Correlation Between Polygon and Bitcoin
Can any of the company-specific risk be diversified away by investing in both Polygon and Bitcoin at the same time? Although using a correlation coefficient on its own may not help to predict future stock returns, this module helps to understand the diversifiable risk of combining Polygon and Bitcoin into the same portfolio, which is an essential part of the fundamental portfolio management process.
By analyzing existing cross correlation between Polygon and Bitcoin, you can compare the effects of market volatilities on Polygon and Bitcoin and check how they will diversify away market risk if combined in the same portfolio for a given time horizon. You can also utilize pair trading strategies of matching a long position in Polygon with a short position of Bitcoin. Check out your portfolio center. Please also check ongoing floating volatility patterns of Polygon and Bitcoin.
Diversification Opportunities for Polygon and Bitcoin
Very weak diversification
The 3 months correlation between Polygon and Bitcoin is 0.5. Overlapping area represents the amount of risk that can be diversified away by holding Polygon and Bitcoin in the same portfolio, assuming nothing else is changed. The correlation between historical prices or returns on Bitcoin and Polygon is a relative statistical measure of the degree to which these equity instruments tend to move together. The correlation coefficient measures the extent to which returns on Polygon are associated (or correlated) with Bitcoin. Values of the correlation coefficient range from -1 to +1, where. The correlation of zero (0) is possible when the price movement of Bitcoin has no effect on the direction of Polygon i.e., Polygon and Bitcoin go up and down completely randomly.
Pair Corralation between Polygon and Bitcoin
Assuming the 90 days trading horizon Polygon is expected to under-perform the Bitcoin.
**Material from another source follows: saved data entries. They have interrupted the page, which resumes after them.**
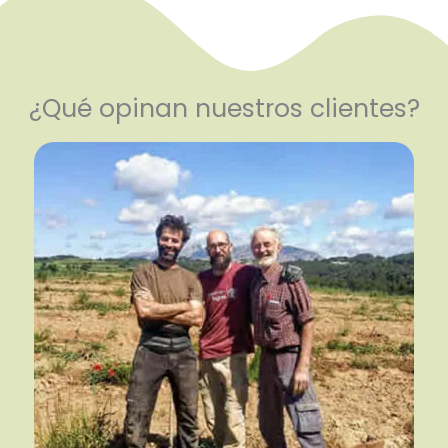
¿Qué opinan nuestros clientes?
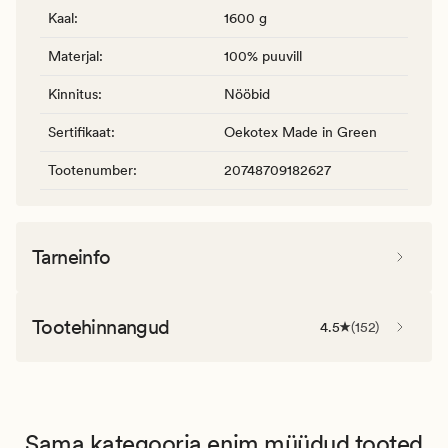
Kaal
:
1600 g
Materjal
:
100% puuvill
Kinnitus
:
Nööbid
Sertifikaat
:
Oekotex Made in Green
Tootenumber
:
20748709182627
Tarneinfo
Tootehinnangud
4.5
(
152
)
Sama kategooria enim müüdud tooted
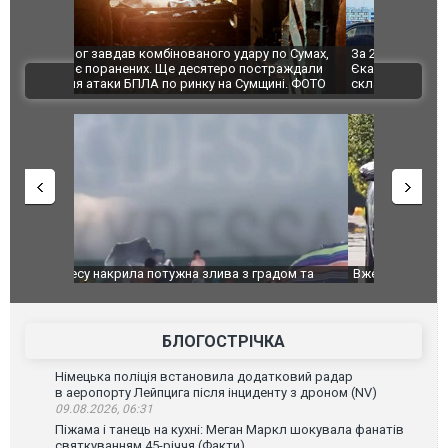
по Сумах,
За 2000 кілометрів від кордону з Україною: в
"Мої іграш
траждали
Єкатеринбурзі після атаки дронів загорівся
суперкарів
ВІДЕО
ині. ФОТО
склад Wildberries. ФОТО. ВІДЕО
дом та
Вже вивели на тести: Ferrari готує оновлення
Вийшов тре
позашляховика Purosangue. ВІДЕО
фільму "Аф
БЛОГОСТРІЧКА
Німецька поліція встановила додатковий радар
в аеропорту Лейпцига після інциденту з дроном (NV)
09.08.2026, 06:31
Піжама і танець на кухні: Меган Маркл шокувала фанатів
святкуванням 45-річчя (Факти)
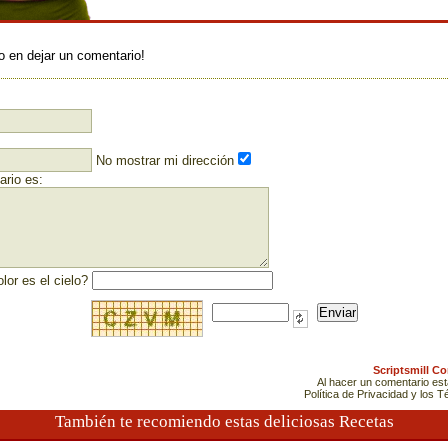
:
o en dejar un comentario!
No mostrar mi dirección
rio es:
lor es el cielo?
Scriptsmill C
Al hacer un comentario es
Política de Privacidad y los 
También te recomiendo estas deliciosas Recetas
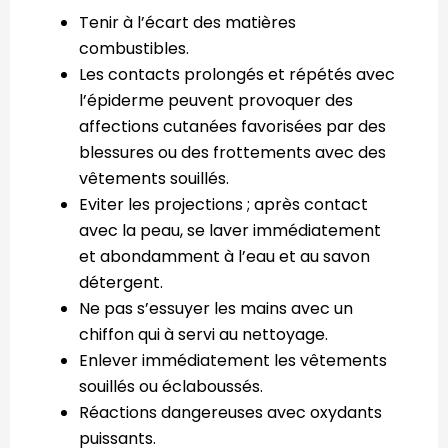
Tenir à l’écart des matières
combustibles.
Les contacts prolongés et répétés avec
l’épiderme peuvent provoquer des
affections cutanées favorisées par des
blessures ou des frottements avec des
vêtements souillés.
Eviter les projections ; après contact
avec la peau, se laver immédiatement
et abondamment à l’eau et au savon
détergent.
Ne pas s’essuyer les mains avec un
chiffon qui à servi au nettoyage.
Enlever immédiatement les vêtements
souillés ou éclaboussés.
Réactions dangereuses avec oxydants
puissants.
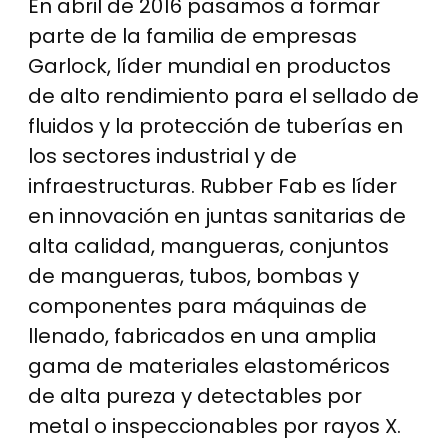
En abril de 2016 pasamos a formar
parte de la familia de empresas
Garlock, líder mundial en productos
de alto rendimiento para el sellado de
fluidos y la protección de tuberías en
los sectores industrial y de
infraestructuras. Rubber Fab es líder
en innovación en juntas sanitarias de
alta calidad, mangueras, conjuntos
de mangueras, tubos, bombas y
componentes para máquinas de
llenado, fabricados en una amplia
gama de materiales elastoméricos
de alta pureza y detectables por
metal o inspeccionables por rayos X.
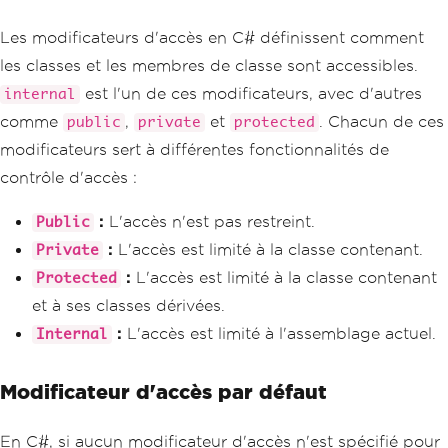
Les modificateurs d'accès en C# définissent comment
les classes et les membres de classe sont accessibles.
est l'un de ces modificateurs, avec d'autres
internal
comme
,
et
. Chacun de ces
public
private
protected
modificateurs sert à différentes fonctionnalités de
contrôle d'accès :
:
L'accès n'est pas restreint.
Public
:
L'accès est limité à la classe contenant.
Private
:
L'accès est limité à la classe contenant
Protected
et à ses classes dérivées.
:
L'accès est limité à l'assemblage actuel.
Internal
Modificateur d'accès par défaut
En C#, si aucun modificateur d'accès n'est spécifié pour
In addition to that, Polygon is 2.04 times more volatile than Bitcoin. It trades about -0.23 of its total potential returns per unit of risk. Bitcoin is currently generating about -0.06 per unit of volatility. If you would invest 6,943,446 in Bitcoin on January 26, 2024 and sell it today you would lose (311,709) from holding Bitcoin or give up 4.49% of portfolio value over 90 days.
Time Period | 3 Months [change] |
Direction | Moves Together |
Strength | Weak |
Accuracy | 100.0% |
Values | Daily Returns |
Polygon vs. Bitcoin
Performance |
Timeline |
Polygon |
Bitcoin |
Polygon and Bitcoin Volatility Contrast
Predicted Return Density |
Returns |
Pair Trading with Polygon and Bitcoin
The main advantage of trading using opposite Polygon and Bitcoin positions is that it hedges away some unsystematic risk. Because of two separate transactions, even if Polygon position performs unexpectedly, Bitcoin can make up some of the losses. Pair trading also minimizes risk from directional movements in the market. For example, if an entire industry or sector drops because of unexpected headlines, the short position in Bitcoin will offset losses from the drop in Bitcoin's long position.The idea behind Polygon and Bitcoin pairs trading is to make the combined position market-neutral, meaning the overall market's direction will not affect its win or loss (or potential downside or upside). This can be achieved by designing a pairs trade with two highly correlated stocks or equities that operate in a similar space or sector, making it possible to obtain profits through simple and relatively low-risk investment.Check out your portfolio center.Note that this page's information should be used as a complementary analysis to find the right mix of equity instruments to add to your existing portfolios or create a brand new portfolio. You can also try the Analyst Advice module to analyst recommendations and target price estimates broken down by several categories.